Pergunta da plateia: “Se amas a solidão, casa-te”, disse Oscar Wilde. “É impossível ser feliz sozinho”, cantou Tom Jobim. Em um evento que propõe o relacionamento, é impossível ser feliz sozinho?
Toscani:
Eu viajo com o professor que explica Renascimento e todas as vezes aprendo alguma coisa. Eu acredito que nós somos sós. E isso não é ruim. Nós temos isso que eu chamo de pulso da nossa personalidade. Temos dificuldade de olhar para o interior, por que quanto mais profundo vamos mais criamos problemas. Mas também são aqueles que nos dão felicidade quando os resolvemos. Acredito que seja um falso problema, nós não somos sozinhos, mas somos. Claro que quando eu morrer acredito que não haverá mais nada. Algumas pessoas talvez se sintam felizes quando estão sós e outras infelizes. Para mim é difícil, não acho que pode ser generalizado. Ele [Domencio] é professor. Quantos alunos ele lembra que teve?

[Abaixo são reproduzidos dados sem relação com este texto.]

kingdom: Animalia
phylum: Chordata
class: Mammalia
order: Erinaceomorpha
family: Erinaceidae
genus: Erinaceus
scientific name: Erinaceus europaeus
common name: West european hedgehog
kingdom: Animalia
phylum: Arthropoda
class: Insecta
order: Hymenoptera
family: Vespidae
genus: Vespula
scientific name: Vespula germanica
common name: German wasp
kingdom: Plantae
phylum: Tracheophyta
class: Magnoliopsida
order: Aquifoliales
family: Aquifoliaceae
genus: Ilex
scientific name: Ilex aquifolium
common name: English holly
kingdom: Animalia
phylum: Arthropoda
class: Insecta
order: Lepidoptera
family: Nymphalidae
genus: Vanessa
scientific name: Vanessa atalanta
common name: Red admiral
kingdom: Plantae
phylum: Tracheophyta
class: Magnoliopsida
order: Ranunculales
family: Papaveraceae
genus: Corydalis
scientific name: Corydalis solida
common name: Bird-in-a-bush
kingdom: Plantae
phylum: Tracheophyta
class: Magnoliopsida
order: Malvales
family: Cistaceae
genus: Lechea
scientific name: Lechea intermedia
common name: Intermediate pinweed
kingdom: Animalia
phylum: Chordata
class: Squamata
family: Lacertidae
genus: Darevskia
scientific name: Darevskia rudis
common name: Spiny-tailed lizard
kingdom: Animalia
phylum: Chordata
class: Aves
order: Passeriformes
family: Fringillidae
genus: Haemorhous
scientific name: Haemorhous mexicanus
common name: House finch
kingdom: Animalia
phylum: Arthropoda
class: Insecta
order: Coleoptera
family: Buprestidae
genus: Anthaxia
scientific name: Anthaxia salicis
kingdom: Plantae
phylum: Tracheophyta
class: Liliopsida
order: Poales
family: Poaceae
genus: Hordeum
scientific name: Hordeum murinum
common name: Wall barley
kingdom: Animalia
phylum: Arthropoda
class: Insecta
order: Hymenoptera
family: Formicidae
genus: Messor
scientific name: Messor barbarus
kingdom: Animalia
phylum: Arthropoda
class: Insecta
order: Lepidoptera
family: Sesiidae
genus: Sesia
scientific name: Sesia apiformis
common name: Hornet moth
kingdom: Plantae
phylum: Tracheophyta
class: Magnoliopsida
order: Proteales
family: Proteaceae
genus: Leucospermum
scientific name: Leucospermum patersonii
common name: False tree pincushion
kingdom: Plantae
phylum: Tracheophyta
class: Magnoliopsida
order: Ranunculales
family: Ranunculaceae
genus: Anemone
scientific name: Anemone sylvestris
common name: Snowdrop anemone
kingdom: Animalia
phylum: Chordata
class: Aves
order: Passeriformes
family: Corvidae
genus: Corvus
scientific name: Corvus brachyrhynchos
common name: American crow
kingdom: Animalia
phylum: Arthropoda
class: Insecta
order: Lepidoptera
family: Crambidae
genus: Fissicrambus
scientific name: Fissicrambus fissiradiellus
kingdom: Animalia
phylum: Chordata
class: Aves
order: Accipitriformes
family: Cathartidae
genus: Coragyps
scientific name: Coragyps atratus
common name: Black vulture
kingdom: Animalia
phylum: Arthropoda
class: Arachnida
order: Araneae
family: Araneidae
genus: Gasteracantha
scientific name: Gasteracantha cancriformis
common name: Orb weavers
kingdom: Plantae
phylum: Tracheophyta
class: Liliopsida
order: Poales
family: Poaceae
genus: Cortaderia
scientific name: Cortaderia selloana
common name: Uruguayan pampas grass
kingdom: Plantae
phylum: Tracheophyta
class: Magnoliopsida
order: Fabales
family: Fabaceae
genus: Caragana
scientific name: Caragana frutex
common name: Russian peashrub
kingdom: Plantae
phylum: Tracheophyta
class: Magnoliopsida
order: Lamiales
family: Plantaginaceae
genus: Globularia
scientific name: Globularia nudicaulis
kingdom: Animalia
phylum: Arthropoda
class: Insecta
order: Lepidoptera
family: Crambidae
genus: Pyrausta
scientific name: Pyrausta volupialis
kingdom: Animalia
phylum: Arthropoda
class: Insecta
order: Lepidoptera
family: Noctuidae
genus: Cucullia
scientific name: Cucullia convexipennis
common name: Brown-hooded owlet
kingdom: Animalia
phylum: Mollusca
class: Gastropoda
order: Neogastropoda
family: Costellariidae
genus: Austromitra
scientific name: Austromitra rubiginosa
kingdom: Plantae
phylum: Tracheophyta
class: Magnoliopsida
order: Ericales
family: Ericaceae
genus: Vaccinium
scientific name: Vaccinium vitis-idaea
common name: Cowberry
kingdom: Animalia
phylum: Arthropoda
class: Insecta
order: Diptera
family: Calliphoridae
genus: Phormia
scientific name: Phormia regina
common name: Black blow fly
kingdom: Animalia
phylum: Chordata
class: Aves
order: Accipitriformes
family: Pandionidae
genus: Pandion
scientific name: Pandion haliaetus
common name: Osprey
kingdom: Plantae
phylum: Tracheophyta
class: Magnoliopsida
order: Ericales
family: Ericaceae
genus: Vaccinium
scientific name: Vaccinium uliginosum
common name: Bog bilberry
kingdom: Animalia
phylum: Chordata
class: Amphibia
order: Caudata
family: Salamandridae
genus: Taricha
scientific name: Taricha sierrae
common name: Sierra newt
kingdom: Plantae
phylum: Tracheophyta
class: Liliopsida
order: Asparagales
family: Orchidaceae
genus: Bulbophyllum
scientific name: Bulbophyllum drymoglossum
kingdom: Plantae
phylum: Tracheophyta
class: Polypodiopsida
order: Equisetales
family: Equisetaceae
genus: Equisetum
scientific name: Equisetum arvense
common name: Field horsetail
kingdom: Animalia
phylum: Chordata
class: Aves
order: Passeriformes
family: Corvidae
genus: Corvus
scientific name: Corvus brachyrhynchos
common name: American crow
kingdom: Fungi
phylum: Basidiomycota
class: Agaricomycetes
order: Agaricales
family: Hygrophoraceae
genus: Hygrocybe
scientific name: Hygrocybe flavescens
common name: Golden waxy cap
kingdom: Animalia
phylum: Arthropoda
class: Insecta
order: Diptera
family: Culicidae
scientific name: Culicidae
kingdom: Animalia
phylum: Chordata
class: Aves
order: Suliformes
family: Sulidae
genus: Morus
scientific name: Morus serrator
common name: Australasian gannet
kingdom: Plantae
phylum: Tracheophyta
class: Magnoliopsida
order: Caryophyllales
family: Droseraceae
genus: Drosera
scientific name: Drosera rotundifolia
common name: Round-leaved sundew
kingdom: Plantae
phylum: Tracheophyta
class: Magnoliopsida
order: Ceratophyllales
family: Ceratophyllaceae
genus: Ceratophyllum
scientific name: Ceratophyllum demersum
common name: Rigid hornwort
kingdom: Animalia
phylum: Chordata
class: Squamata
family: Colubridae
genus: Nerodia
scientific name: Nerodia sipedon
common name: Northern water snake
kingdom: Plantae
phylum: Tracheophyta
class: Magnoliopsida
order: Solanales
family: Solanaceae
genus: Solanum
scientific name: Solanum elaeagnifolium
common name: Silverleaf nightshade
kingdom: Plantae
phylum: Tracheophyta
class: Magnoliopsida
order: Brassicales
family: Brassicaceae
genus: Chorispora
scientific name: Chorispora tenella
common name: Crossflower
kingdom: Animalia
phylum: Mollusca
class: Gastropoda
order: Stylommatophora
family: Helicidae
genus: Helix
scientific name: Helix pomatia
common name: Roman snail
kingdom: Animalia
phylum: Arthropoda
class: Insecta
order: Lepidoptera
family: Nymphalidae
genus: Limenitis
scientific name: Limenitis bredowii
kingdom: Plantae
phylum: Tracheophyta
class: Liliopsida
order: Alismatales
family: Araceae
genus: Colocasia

De Masi: Estou de acordo com o que [Toscani] diz. Nelson Rodrigues diz que “a pior forma de solidão é a amizade e a companhia de um paulista”. E Carl Gauss diz que “ao monólogo com minha esposa prefiro o diálogo comigo mesmo”. Mas acredito que a situação melhor é a de quem consegue ficar muito bem sozinho e muito bem acompanhado. Necessito dos meus momentos de solidão, no qual sinto com vontade de ficar comigo mesmo. Quando não tenho com quem falar em Roma ligo pro Oliviero. Felizmente temos os meios de comunicação e podemos ter vários níveis. Um nível de companhia com o telefone, com Facebook, pessoalmente... É maravilhoso. A maturidade consiste em saber utilizar todos os níveis de relacionamento.
Toscani: Nunca como hoje estivemos tão conectados e, também, tão sozinhos. Em casa o pai vê a TV, a mãe ouve música no iPod, o filho no computador... Talvez assistamos todos a mesma coisa na televisão, mas em quartos separados. Talvez estejamos conectados, mas creio que há uma grande solidão.
De Masi: Não sei se é assim. Cada um está em um quarto e tem um celular. Eu acho que isso é bonito por que cada um deles está com a pessoa que prefere.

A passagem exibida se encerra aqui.